■ Your task
Can you rewrite everything from "It looks like" down to "incompetently to boot." in the forum thread about the dog that survived euthanasia, swapping "puppies" for "pups"?

■ Text section
━━━━━━━━━━━━━━━━━━━━

# Creepy Offensive Story about Dog Surviving Euthanasia



## Gimbler (Jan 29, 2010)

It looks like it's supposed to be a "happy, happy ha ha" story from the LA Times, but I'm finding it all kind of outrageous and offensive. Is it me - am I having my "prickly-time" of month or is this whole story just disgusting?

Your morning adorable: Oklahoma dog Wall-e survives euthanization | L.A. Unleashed | Los Angeles Times

Six puppies were brought into the world by an irresponsible owner who abandoned them at a "shelter" that decided within hours to put them all down, apparently with a cruel heart-stick and incompetently to boot.

One (of the SIX) survived and now he's some sort of celebrity puppy with people ALL OVER THE COUNTRY, and even outside the country trying to adopt him. What, cause their local shelters don't have puppies waiting to be adopted too? They're not good enough? Cause they didn't survive a needle to the heart and get on the news? Are people whack? And what kind of "journalist" puts a freaking smiley face emoticon in a NEWS STORY?!?

OMG, this is not a "happy" story. It's all kind of a sad commentary on our society to me.


----------



## r0ckah0l1c (Jan 18, 2011)

Well...the only good thing I see about this story is a large number of people opening their arms/hearts to the adoption of what looks to me to be a pitbull mix (the ears are what lead me to believe that and the way they call it a terrier mix). Otherwise it is a cruel story...what kind of animal shelter leaves the pets in a dumpster? Don't they creamate them? @[email protected] and why euthanize puppies when they're more likely to be adopted/rehomed than older dogs? Idk...glorifying a really messed up situation isn't my cup of tea...


----------



## r0ckah0l1c (Jan 18, 2011)

Might I add another negative thing about this is a lot of people wanting to adopt a pit mix could mean a pit mix in the wrong hands


----------



## pitbullmamanatl (Jun 1, 2010)

━━━━━━━━━━━━━━━━━━━━

■ Extracted material
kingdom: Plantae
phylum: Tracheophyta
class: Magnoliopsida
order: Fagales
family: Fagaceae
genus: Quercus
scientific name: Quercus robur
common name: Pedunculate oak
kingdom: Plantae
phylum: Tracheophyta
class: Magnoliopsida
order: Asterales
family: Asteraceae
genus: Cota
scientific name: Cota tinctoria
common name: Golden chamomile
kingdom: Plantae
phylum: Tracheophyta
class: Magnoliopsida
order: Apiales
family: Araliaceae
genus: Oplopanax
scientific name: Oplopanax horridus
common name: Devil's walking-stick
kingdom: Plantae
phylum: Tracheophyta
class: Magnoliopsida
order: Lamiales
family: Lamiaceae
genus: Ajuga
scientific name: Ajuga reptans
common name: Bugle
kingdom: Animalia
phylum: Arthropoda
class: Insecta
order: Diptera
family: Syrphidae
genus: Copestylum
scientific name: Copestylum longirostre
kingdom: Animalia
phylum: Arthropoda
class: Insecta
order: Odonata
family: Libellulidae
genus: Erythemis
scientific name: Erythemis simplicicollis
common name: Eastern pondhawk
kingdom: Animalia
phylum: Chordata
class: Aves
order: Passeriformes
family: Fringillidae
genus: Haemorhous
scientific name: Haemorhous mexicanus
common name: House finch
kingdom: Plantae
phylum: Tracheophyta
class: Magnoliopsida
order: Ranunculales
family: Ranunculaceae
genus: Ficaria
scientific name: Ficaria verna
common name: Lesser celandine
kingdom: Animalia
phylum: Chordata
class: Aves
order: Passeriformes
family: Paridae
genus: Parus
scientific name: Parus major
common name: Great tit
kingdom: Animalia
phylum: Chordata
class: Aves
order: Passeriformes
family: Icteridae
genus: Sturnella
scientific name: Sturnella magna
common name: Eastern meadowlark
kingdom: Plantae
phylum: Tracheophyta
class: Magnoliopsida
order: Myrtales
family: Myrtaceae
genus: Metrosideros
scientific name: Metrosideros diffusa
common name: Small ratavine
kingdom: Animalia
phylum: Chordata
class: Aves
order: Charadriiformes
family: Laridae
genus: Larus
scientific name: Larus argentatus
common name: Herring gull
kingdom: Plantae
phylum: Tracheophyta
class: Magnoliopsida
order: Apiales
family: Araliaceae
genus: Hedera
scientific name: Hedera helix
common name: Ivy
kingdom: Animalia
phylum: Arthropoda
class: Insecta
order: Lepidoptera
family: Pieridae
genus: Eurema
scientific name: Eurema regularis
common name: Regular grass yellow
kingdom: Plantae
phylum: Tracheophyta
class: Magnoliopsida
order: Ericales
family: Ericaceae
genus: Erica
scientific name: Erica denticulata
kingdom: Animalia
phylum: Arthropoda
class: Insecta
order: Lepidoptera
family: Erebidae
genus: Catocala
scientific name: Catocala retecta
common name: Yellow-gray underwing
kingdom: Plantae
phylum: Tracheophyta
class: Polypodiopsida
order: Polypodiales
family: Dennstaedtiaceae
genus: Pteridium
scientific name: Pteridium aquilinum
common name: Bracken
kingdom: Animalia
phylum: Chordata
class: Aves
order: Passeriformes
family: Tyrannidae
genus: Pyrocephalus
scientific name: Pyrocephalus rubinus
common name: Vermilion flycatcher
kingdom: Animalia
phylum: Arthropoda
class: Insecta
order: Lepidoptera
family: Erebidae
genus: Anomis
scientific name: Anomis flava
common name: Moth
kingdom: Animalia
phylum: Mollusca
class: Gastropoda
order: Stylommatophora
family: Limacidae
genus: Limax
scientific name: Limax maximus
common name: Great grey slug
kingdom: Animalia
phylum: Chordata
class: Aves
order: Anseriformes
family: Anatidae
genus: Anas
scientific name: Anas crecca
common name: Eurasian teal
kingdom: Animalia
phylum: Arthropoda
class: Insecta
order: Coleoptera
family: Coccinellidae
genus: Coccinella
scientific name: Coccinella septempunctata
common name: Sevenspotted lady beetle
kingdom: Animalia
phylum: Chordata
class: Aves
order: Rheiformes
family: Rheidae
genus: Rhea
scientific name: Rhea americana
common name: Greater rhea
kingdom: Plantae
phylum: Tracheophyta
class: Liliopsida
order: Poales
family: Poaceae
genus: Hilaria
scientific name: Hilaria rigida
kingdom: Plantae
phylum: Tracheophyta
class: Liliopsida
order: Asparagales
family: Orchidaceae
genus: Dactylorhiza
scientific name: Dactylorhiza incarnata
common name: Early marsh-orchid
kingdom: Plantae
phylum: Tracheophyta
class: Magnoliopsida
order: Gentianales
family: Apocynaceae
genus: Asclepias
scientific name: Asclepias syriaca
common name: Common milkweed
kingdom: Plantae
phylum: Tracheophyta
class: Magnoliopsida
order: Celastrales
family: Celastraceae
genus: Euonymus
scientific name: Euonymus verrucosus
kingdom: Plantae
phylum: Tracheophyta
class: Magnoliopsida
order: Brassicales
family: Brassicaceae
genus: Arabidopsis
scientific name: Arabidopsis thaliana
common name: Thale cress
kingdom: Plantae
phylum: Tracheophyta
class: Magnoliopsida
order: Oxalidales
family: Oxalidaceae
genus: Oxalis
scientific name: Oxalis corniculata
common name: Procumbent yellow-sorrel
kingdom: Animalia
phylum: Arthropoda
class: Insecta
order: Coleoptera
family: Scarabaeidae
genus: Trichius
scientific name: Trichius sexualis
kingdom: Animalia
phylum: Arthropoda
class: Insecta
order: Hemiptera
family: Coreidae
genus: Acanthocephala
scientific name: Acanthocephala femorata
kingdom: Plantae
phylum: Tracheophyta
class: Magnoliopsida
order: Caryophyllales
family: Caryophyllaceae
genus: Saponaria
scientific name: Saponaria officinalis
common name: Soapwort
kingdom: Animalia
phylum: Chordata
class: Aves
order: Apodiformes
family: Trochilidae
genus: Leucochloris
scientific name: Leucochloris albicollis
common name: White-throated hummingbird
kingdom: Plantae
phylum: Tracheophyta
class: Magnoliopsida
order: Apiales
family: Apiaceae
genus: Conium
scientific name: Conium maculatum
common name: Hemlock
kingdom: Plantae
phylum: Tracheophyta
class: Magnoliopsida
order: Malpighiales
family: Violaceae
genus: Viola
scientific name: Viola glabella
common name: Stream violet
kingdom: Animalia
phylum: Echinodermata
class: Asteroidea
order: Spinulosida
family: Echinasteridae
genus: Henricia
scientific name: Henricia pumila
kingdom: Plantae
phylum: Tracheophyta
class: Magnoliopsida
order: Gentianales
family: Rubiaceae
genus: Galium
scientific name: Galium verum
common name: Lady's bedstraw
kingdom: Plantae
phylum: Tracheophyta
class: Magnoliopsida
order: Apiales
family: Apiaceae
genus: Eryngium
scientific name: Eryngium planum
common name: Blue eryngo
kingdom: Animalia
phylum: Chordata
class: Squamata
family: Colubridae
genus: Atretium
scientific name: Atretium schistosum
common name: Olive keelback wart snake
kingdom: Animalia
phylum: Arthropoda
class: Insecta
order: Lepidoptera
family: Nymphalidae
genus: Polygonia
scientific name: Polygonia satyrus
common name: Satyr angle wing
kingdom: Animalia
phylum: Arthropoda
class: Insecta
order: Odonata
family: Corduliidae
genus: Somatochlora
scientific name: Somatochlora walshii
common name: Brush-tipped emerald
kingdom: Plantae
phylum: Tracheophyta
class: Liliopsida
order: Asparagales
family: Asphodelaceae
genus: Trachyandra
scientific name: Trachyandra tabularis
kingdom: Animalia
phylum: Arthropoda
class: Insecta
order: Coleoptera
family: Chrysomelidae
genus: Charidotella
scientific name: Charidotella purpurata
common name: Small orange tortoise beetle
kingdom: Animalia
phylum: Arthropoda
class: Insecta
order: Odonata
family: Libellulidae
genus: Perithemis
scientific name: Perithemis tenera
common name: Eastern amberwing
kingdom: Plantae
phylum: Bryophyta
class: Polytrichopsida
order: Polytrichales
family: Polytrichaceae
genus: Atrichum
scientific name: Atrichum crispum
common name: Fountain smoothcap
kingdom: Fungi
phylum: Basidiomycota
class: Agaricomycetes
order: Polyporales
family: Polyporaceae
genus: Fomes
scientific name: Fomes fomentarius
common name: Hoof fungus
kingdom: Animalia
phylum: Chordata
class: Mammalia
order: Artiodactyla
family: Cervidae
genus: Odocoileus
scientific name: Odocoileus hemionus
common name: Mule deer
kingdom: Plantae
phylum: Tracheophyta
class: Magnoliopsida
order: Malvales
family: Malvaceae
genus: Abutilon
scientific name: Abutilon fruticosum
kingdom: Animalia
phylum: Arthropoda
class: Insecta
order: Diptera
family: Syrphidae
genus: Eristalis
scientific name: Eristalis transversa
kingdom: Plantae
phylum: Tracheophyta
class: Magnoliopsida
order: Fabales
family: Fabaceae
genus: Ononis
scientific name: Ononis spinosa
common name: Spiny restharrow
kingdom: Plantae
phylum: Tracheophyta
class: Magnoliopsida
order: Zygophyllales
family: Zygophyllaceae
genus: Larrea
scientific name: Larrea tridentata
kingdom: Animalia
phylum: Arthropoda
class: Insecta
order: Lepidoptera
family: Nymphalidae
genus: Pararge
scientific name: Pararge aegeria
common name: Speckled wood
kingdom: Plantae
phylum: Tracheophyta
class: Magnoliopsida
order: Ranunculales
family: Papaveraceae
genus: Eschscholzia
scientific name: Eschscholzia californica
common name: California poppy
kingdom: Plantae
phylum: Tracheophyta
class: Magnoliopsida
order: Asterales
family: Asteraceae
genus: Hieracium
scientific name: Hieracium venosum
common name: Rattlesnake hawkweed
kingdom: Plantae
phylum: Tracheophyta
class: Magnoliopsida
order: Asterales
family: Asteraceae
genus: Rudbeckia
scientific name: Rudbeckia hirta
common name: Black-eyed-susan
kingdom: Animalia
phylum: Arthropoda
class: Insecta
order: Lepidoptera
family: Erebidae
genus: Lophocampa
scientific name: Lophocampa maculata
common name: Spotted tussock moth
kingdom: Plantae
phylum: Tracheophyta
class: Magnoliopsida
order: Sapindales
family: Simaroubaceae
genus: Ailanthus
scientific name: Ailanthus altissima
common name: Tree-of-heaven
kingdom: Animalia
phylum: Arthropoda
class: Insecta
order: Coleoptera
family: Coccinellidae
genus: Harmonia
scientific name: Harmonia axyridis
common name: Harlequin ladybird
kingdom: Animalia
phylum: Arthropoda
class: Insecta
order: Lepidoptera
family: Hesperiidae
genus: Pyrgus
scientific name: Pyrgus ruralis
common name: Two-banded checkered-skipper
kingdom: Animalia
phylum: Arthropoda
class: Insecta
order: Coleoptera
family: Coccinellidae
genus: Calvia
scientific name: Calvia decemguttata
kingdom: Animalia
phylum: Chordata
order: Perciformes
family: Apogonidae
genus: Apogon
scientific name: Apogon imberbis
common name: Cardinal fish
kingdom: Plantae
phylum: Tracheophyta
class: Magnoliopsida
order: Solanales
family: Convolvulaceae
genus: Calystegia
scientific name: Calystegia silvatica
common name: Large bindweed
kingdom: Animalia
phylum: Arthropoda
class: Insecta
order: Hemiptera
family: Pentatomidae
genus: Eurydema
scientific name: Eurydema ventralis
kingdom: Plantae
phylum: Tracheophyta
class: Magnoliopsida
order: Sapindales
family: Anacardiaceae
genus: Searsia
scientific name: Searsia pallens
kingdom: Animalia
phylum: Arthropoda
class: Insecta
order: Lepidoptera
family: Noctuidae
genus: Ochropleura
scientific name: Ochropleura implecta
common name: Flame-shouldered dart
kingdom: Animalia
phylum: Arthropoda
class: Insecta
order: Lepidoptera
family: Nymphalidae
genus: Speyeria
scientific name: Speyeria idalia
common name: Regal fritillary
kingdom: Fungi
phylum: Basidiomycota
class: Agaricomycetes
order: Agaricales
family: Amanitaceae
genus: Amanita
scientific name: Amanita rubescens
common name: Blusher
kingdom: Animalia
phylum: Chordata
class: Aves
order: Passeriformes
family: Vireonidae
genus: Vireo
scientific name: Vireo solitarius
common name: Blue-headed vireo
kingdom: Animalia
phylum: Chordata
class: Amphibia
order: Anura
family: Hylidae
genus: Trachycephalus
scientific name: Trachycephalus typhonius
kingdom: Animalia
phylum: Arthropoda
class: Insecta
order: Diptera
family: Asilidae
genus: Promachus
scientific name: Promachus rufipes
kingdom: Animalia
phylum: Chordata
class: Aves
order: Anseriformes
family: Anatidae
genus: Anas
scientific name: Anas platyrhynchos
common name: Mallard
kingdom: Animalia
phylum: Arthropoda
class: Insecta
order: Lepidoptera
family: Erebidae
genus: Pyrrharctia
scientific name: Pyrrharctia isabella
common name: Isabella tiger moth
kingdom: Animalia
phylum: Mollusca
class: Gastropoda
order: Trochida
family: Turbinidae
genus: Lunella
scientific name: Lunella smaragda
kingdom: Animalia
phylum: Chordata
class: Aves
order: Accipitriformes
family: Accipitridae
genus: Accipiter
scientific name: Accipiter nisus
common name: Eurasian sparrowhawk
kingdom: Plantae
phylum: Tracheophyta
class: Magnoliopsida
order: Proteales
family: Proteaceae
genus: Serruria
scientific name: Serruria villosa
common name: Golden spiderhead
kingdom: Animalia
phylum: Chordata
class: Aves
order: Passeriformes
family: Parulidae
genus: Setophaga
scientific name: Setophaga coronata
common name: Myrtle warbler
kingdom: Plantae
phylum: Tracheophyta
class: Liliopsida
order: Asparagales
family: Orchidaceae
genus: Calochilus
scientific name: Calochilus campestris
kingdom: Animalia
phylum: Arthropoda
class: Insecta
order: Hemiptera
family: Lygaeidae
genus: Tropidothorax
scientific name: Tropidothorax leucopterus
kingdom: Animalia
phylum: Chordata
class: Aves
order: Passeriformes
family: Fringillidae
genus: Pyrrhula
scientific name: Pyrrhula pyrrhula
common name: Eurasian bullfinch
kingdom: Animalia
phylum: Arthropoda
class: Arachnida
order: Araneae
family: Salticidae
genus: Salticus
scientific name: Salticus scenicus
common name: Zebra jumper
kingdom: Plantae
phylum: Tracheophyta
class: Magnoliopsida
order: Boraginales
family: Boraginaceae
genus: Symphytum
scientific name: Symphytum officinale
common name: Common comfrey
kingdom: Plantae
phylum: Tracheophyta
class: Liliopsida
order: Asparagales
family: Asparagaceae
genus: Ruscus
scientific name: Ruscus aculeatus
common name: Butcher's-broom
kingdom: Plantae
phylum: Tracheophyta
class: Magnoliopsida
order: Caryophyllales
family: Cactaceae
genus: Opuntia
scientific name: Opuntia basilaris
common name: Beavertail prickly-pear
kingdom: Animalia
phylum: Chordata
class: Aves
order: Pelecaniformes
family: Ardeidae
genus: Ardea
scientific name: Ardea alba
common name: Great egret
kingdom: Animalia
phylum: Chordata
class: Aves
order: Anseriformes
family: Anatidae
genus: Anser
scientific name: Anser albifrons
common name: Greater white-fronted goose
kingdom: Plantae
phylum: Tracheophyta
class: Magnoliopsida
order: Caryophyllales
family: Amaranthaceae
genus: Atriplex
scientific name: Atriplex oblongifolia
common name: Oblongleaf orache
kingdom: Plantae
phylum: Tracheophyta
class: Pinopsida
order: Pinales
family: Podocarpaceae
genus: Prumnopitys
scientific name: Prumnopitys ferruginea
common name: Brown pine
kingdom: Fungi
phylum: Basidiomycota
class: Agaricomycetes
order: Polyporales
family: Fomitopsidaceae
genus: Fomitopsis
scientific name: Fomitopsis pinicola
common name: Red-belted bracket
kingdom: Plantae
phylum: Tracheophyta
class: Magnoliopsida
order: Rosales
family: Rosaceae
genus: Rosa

━━━━━━━━━━━━━━━━━━━━

■ Exercise answer
It looks like it's supposed to be a "happy, happy ha ha" story from the LA Times, but I'm finding it all kind of outrageous and offensive. Is it me - am I having my "prickly-time" of month or is this whole story just disgusting?

Your morning adorable: Oklahoma dog Wall-e survives euthanization | L.A. Unleashed | Los Angeles Times

Six pups were brought into the world by an irresponsible owner who abandoned them at a "shelter" that decided within hours to put them all down, apparently with a cruel heart-stick and incompetently to boot.